One of them has it wrong, and either Manfred completely whiffed the tenor of the conversation or Clark did, or Clark was surprised to learn the players would not abide by the deal he struck, or at least one of the two entered into the meeting planning to create the ensuing public spectacle.

Only they know for sure. In any case, what remains is a negotiation between two men who apparently can’t agree on what “agreement” means. Nevertheless, Manfred was by Thursday night running the new proposal past the team owners, many of whom thought they were done with this two days before.

There are options. The owners could agree to the union’s latest terms. That won’t happen. The owners could seek a middle ground, settling at 64 or 66 games. That’ll take some maneuvering, especially among those already leaning toward canceling the season and starting over next spring. Not that long ago they’d spend $9 million on a middle reliever, and today they won’t spend it to save a season, but at least hardly any of them had to pay for a stadium.
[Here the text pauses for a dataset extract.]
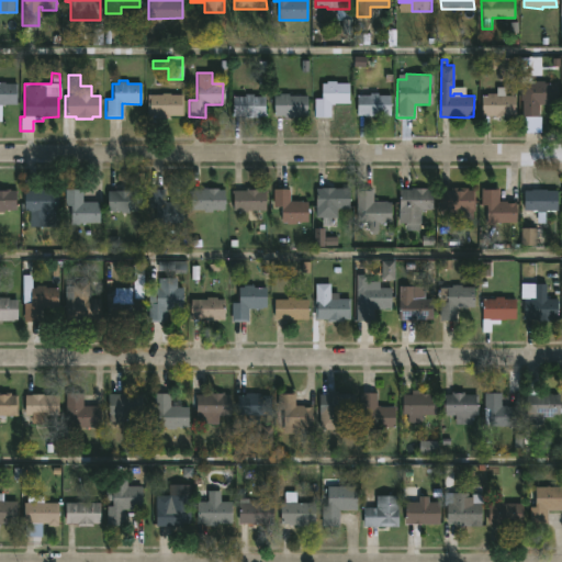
[(0,81),(17,83),(17,104),(0,104),(0,81)]
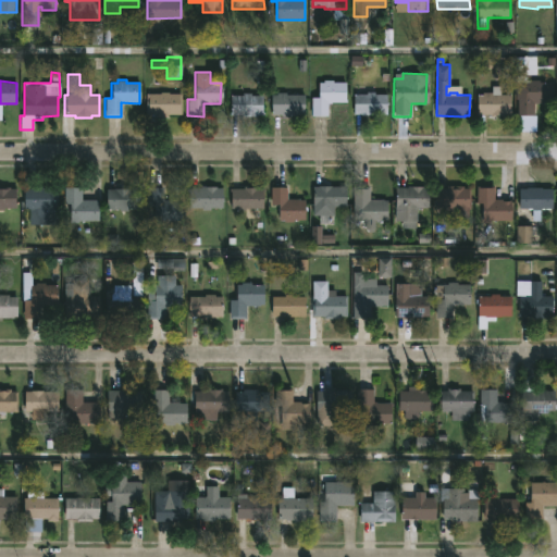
[(345,83),(345,102),(327,102),(327,116),(311,115),(311,98),(317,98),(318,83),(323,83),(323,81),(345,83)]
They could have the commissioner impose a 50-game season, which is where negotiations appeared headed a week ago, except that would expose them to grievances and potentially another $1 billion loss, which is why Rob Manfred got on that plane to Phoenix to begin with. So, they find themselves in the thick of negotiations, after the union said it was through with negotiations, which came before Manfred was sure he had a deal.

Which all seems about right anymore.